What do you do next?
If you determine that the role is the problem, the answer is relatively straightforward: get into another role. You need to be clear in this moment that the issue is not performance so much as it is fit. There should be no shame in trying a role and then opting for something different. This does not indicate value so much as skill set matching.
If the issue is circumstance, then you have to determine whether the circumstances are permanent or temporary. This is really situation-specific, so it is hard to provide good advice here, but there are a couple of things you can do.
First, it is difficult to do anything in an information vacuum. You need to talk to people to find out what is really behind the behavior. Do not attribute to malice that which can be attributed to just about anything else. By talking to people about the underlying drivers of behavior, you might find common ground, mismatched assumptions, or some history that is feeding the dynamic.

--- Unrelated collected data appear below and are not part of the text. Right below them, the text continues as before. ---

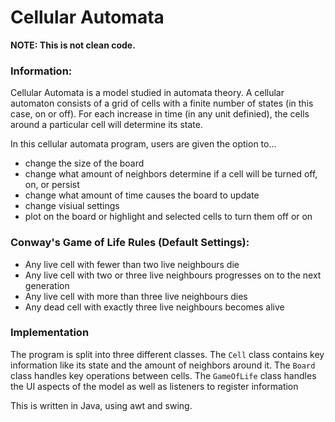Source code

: # Cellular Automata
**NOTE: This is not clean code.**

### Information:
Cellular Automata is a model studied in automata theory. A cellular automaton consists of a grid of cells with a finite number of states (in this case, on or off). For each increase in time (in any unit definied), the cells around a particular cell will determine its state.

In this cellular automata program, users are given the option to...
- change the size of the board
- change what amount of neighbors determine if a cell will be turned off, on, or persist
- change what amount of time causes the board to update
- change visiual settings
- plot on the board or highlight and selected cells to turn them off or on

### Conway's Game of Life Rules (Default Settings):
- Any live cell with fewer than two live neighbours die
- Any live cell with two or three live neighbours progresses on to the next generation
- Any live cell with more than three live neighbours dies
- Any dead cell with exactly three live neighbours becomes alive

### Implementation

The program is split into three different classes. The `Cell` class contains key information like its state and the amount of neighbors around it. The `Board` class handles key operations between cells. The `GameOfLife` class handles the UI aspects of the model as well as listeners to register information

This is written in Java, using awt and swing.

As a matter of principle, I tend to talk to the individuals I am butting heads with, though not everyone feels comfortable being direct.

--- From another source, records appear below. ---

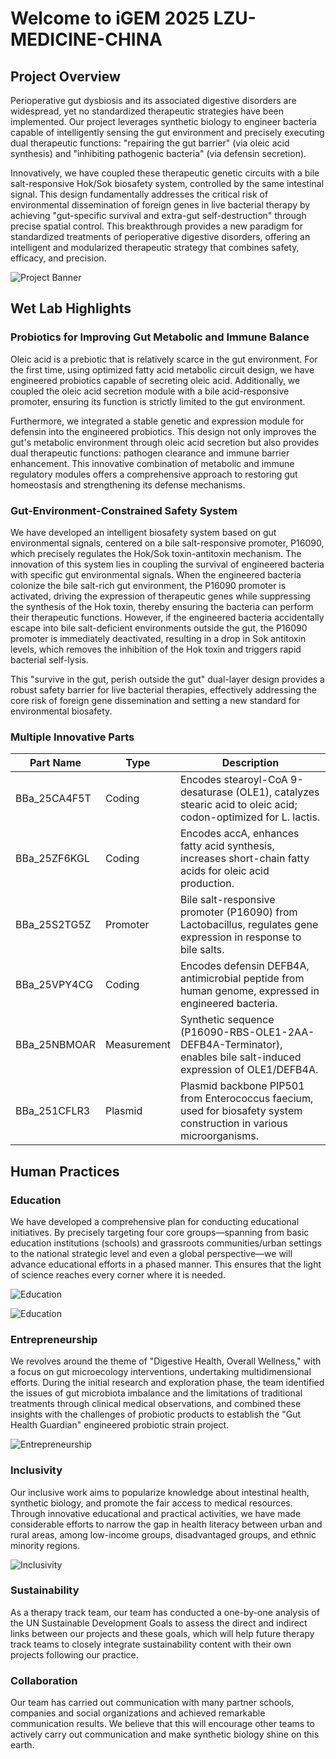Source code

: # Welcome to iGEM 2025 LZU-MEDICINE-CHINA

## Project Overview

Perioperative gut dysbiosis and its associated digestive disorders are widespread, yet no standardized therapeutic strategies have been implemented. Our project leverages synthetic biology to engineer bacteria capable of intelligently sensing the gut environment and precisely executing dual therapeutic functions: "repairing the gut barrier" (via oleic acid synthesis) and "inhibiting pathogenic bacteria" (via defensin secretion).

Innovatively, we have coupled these therapeutic genetic circuits with a bile salt-responsive Hok/Sok biosafety system, controlled by the same intestinal signal. This design fundamentally addresses the critical risk of environmental dissemination of foreign genes in live bacterial therapy by achieving "gut-specific survival and extra-gut self-destruction" through precise spatial control. This breakthrough provides a new paradigm for standardized treatments of perioperative digestive disorders, offering an intelligent and modularized therapeutic strategy that combines safety, efficacy, and precision.

![Project Banner](https://static.igem.wiki/teams/5562/logo/1.webp)

## Wet Lab Highlights

### Probiotics for Improving Gut Metabolic and Immune Balance

Oleic acid is a prebiotic that is relatively scarce in the gut environment. For the first time, using optimized fatty acid metabolic circuit design, we have engineered probiotics capable of secreting oleic acid. Additionally, we coupled the oleic acid secretion module with a bile acid-responsive promoter, ensuring its function is strictly limited to the gut environment.

Furthermore, we integrated a stable genetic and expression module for defensin into the engineered probiotics. This design not only improves the gut's metabolic environment through oleic acid secretion but also provides dual therapeutic functions: pathogen clearance and immune barrier enhancement. This innovative combination of metabolic and immune regulatory modules offers a comprehensive approach to restoring gut homeostasis and strengthening its defense mechanisms.

### Gut-Environment-Constrained Safety System

We have developed an intelligent biosafety system based on gut environmental signals, centered on a bile salt-responsive promoter, P16090, which precisely regulates the Hok/Sok toxin-antitoxin mechanism. The innovation of this system lies in coupling the survival of engineered bacteria with specific gut environmental signals. When the engineered bacteria colonize the bile salt-rich gut environment, the P16090 promoter is activated, driving the expression of therapeutic genes while suppressing the synthesis of the Hok toxin, thereby ensuring the bacteria can perform their therapeutic functions. However, if the engineered bacteria accidentally escape into bile salt-deficient environments outside the gut, the P16090 promoter is immediately deactivated, resulting in a drop in Sok antitoxin levels, which removes the inhibition of the Hok toxin and triggers rapid bacterial self-lysis.

This "survive in the gut, perish outside the gut" dual-layer design provides a robust safety barrier for live bacterial therapies, effectively addressing the core risk of foreign gene dissemination and setting a new standard for environmental biosafety.

### Multiple Innovative Parts

| Part Name        | Type        | Description                                                                                                         |
|------------------|-------------|---------------------------------------------------------------------------------------------------------------------|
| BBa_25CA4F5T     | Coding      | Encodes stearoyl-CoA 9-desaturase (OLE1), catalyzes stearic acid to oleic acid; codon-optimized for L. lactis.      |
| BBa_25ZF6KGL     | Coding      | Encodes accA, enhances fatty acid synthesis, increases short-chain fatty acids for oleic acid production.           |
| BBa_25S2TG5Z     | Promoter    | Bile salt-responsive promoter (P16090) from Lactobacillus, regulates gene expression in response to bile salts.     |
| BBa_25VPY4CG     | Coding      | Encodes defensin DEFB4A, antimicrobial peptide from human genome, expressed in engineered bacteria.                 |
| BBa_25NBMOAR     | Measurement | Synthetic sequence (P16090-RBS-OLE1-2AA-DEFB4A-Terminator), enables bile salt-induced expression of OLE1/DEFB4A.   |
| BBa_251CFLR3     | Plasmid     | Plasmid backbone PIP501 from Enterococcus faecium, used for biosafety system construction in various microorganisms. |

## Human Practices

### Education

We have developed a comprehensive plan for conducting educational initiatives. By precisely targeting four core groups—spanning from basic education institutions (schools) and grassroots communities/urban settings to the national strategic level and even a global perspective—we will advance educational efforts in a phased manner. This ensures that the light of science reaches every corner where it is needed.

![Education](https://static.igem.wiki/teams/5562/logo/1.webp)

![Education](https://static.igem.wiki/teams/5562/logo/2.webp)

### Entrepreneurship

We revolves around the theme of "Digestive Health, Overall Wellness," with a focus on gut microecology interventions, undertaking multidimensional efforts. During the initial research and exploration phase, the team identified the issues of gut microbiota imbalance and the limitations of traditional treatments through clinical medical observations, and combined these insights with the challenges of probiotic products to establish the "Gut Health Guardian" engineered probiotic strain project.

![Entrepreneurship](https://static.igem.wiki/teams/5562/logo/3.webp)

### Inclusivity

Our inclusive work aims to popularize knowledge about intestinal health, synthetic biology, and promote the fair access to medical resources. Through innovative educational and practical activities, we have made considerable efforts to narrow the gap in health literacy between urban and rural areas, among low-income groups, disadvantaged groups, and ethnic minority regions.

![Inclusivity](https://static.igem.wiki/teams/5562/logo/4.webp)

### Sustainability

As a therapy track team, our team has conducted a one-by-one analysis of the UN Sustainable Development Goals to assess the direct and indirect links between our projects and these goals, which will help future therapy track teams to closely integrate sustainability content with their own projects following our practice.

### Collaboration

Our team has carried out communication with many partner schools, companies and social organizations and achieved remarkable communication results. We believe that this will encourage other teams to actively carry out communication and make synthetic biology shine on this earth.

Second, it is typically worth noting whether the behavior is consistent or erratic. If you know that someone is always a poor planner, then you should be able to prepare for it. While it does not excuse the poor planning, it does prevent you from being unprepared for things when they hit. When behavior is inconsistent, though maddening, it can be planned around. If you choose not to plan around it, then the severity of your experience is actually as much on you as it is on the other person. Put another way, if you are not doing everything you can, then you are at least partially to blame.
Finally, you should never allow a good situational battle to go unused. Even if you can describe the pattern as one-off behavior, you should use every instance like this in your career to examine yourself and determine how you react to these situations. While you might be beyond saving in this spot, the experience will typically strengthen you for future situations, which helps to ensure that if you do change circumstances, you don’t find yourself lamenting the decision again.
More often than not, you will find that circumstances are not immutable. Things can change. But even when they cannot, you are better off for having walked through a measured exercise. The most important thing to remember in these tough situations is that acting rashly and without a plan is the best way to find yourself in another bad situation. Be thoughtful. Collect information. And then make an informed decision, ideally outside of the emotion.
The bottom line
The ultimate objective is not to arrive at an unequivocally correct conclusion. The real goal is to put enough rigor into your thought process that you are left having no doubts. If you can resolve the situation, you will be happier. But even if you don’t, how you exit will determine how you enter your next position.
And that can make all the difference in the world when it comes to your future success.